Rappelant la position de Donald Trump qui répète depuis plusieurs semaines que "toutes les options" sont sur la table, il a refusé de donner des précisions sur les contours d'une éventuelle intervention militaire.

"Je veux éviter d'entrer dans les détails de ce que nous pourrions faire ou pas mais il faut comprendre que nos plans (...) ont de la profondeur", s'est-il borné à dire. "Au fur et à mesure que les conditions changent (sur le terrain), nous faisons des modifications et des ajustements".

L'influent sénateur républicain Lindsey Graham a suggéré que les États-Unis envoient un porte-avions au large du Venezuela. "Cuba, la Russie envoient des troupes pour soutenir Maduro au Venezuela... pendant que nous parlons/sanctionnons. Où est notre porte-avions?", a-t-il tweeté.

À Caracas, l'opposant Juan Guaido - reconnu président par intérim par une cinquantaine de pays - a exhorté la population à marcher samedi 4 mai "de manière pacifique" vers les bases militaires du pays pour demander à l'armée de lâcher le président socialiste Nicolas Maduro.

"Nous savons que nous devons continuer à protester (...) nous devons continuer de manière pacifique et citoyenne, sans tomber dans le piège" du gouvernement, a-t-il déclaré lors d'une conférence de presse. "Tout notre combat se déroule et va continuer à se dérouler dans le cadre de la Constitution", a fait valoir le député de centre droit de 35 ans.

Ces déclarations interviennent dans un contexte de vive tension.
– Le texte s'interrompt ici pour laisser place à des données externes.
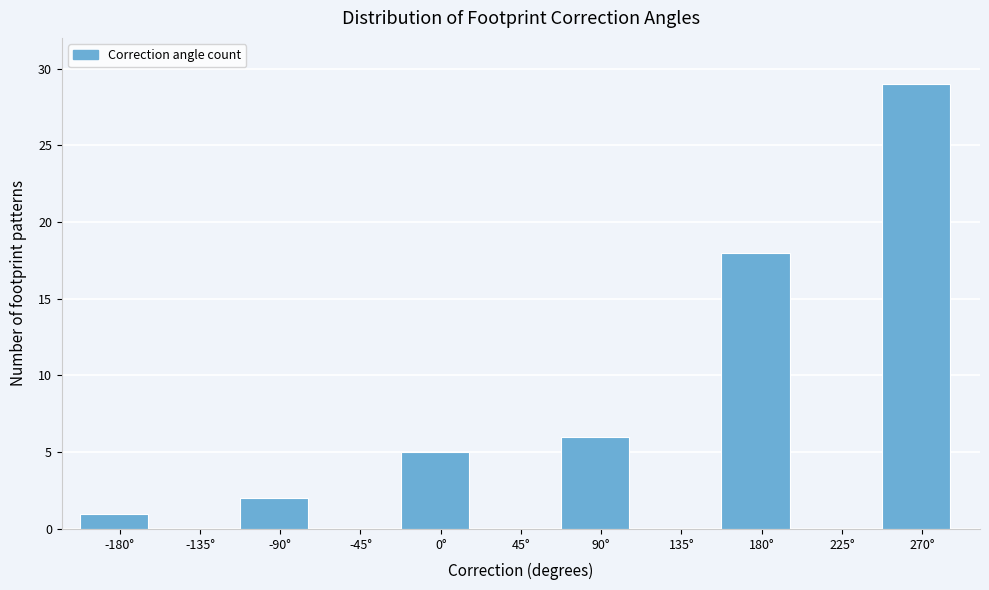

Reading right to left, extract all data points from this chart.

270°=29	225°=0	180°=18	135°=0	90°=6	45°=0	0°=5	-45°=0	-90°=2	-135°=0	-180°=1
M. Maduro a lancé une chasse aux "traîtres" dès mardi soir 30 avril, lorsqu'il a affirmé avoir déjoué l'"escarmouche putschiste" entreprise par un groupe de militaires entrés en rébellion pour rejoindre Juan Guaido.

Le mécontentement populaire est alimenté par les conséquences de la pire crise de l'histoire récente du pays. L'hyperinflation pourrait atteindre 10.000.000%, selon le FMI, les coupures de courant se multiplient et les hôpitaux ne peuvent plus soigner les malades, faute de médicaments et d'équipement.